> WHAT YOU ARE ASKED TO DO: Decide whether each statement agrees with the File Watcher text below. Answer yes or no for each, and quote the deciding words from the text. 1. The CDISC ODM XML import option can be used only when the CDISC_ODM module is enabled in the folder. 2. The option for importing study datasets from a data file accepts .csv files. 3. Without a name capture group, the dataset is named from the entire filename stem.

> TEXT EXCERPT:
►
Import Study Data from a CDISC ODM XML File
This option is provided for importing electronically collected data in the CDISC ODM XML format (such as from tools like
DFdiscover). It is available only when the
CDISC_ODM module is enabled in a given folder.
Learn more in this topic:
Import/Reload Study Datasets Using Data File
This option is available in a study folder. It loads data into existing study datasets and it infers/creates datasets if they don't already exist. You can configure the File Watcher to either:
- Append: Add new data to the existing dataset
- Replace: Replace existing data with the new data
The following file formats are supported, note that .csv files are not supported:
- .tsv, .txt, xls, .xlsx, .zip
You can use a
name capture group to be able to identify the target dataset as a portion of the filename. You can also use a compound name capture group to have a File Watcher target multiple studies from the same location. Examples are available in this topic:
File Watcher: File Name PatternsIf you don't use a name capture group, the system will use the entire filename stem as the name of the dataset. For example, dropping the following files into the watched location will load two datasets of these names:
Dropped File | Dataset Loaded |
---|
Demographics.xls | Demographics |
LabResults.xls | LabResults |
New_LabResults.xls | New_LabResults |
To have a file like "New_LabResults.xls" reload new data into the LabResults dataset, you would need a name capture group that parsed out the <name> between the underscore and dot.
Import Specimen Data Using Data File
This option is only available in study folders with the specimen module enabled.
This File Watcher type accepts specimen data in both .zip and .tsv file formats:
- .zip: The specimen archive zip file has a .specimens file extension.
◄
> SOURCE MATERIAL:
►
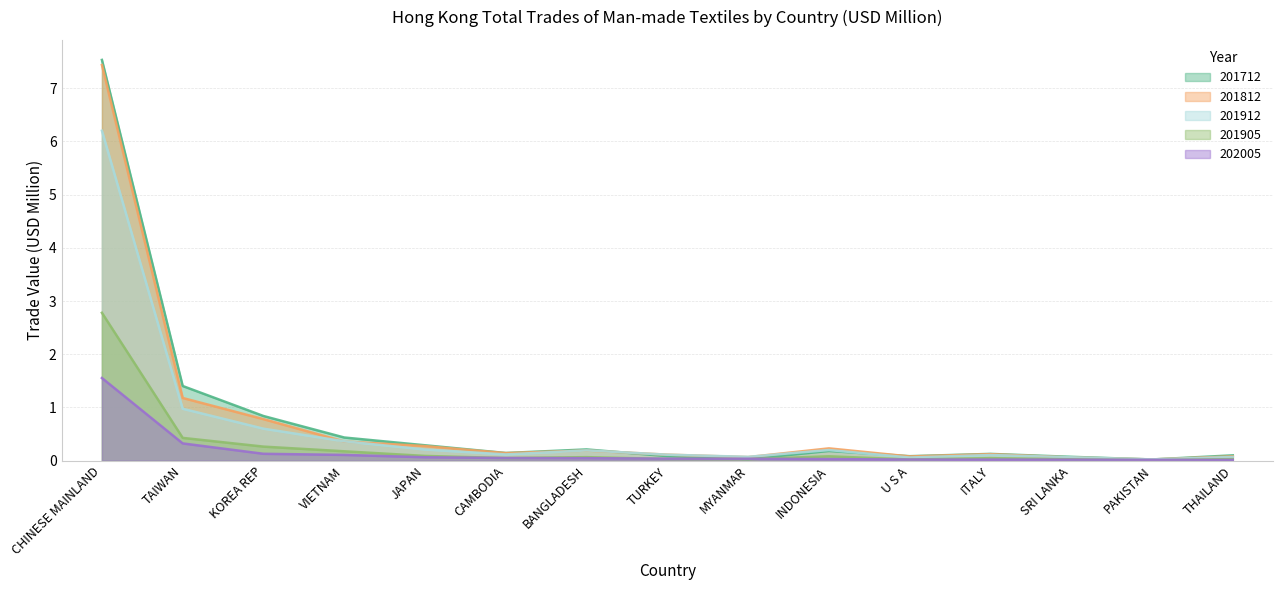

In 201812, how many points are higher than both neighbors (excluding endpoints)?

3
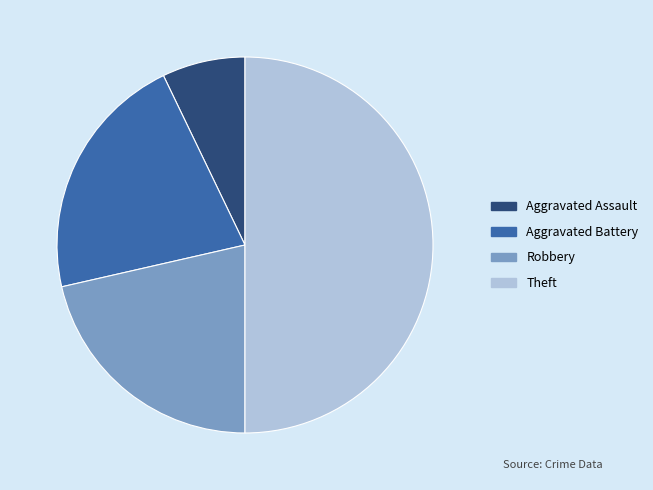

True or false: Aggravated Assault accounts for 7% of the total.

True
◄
> REPLY TO THE EXERCISE:
1. Yes: "It is available only when the CDISC_ODM module is enabled in a given folder."
2. No: "note that .csv files are not supported"
3. Yes: "If you don't use a name capture group, the system will use the entire filename stem as the name of the dataset."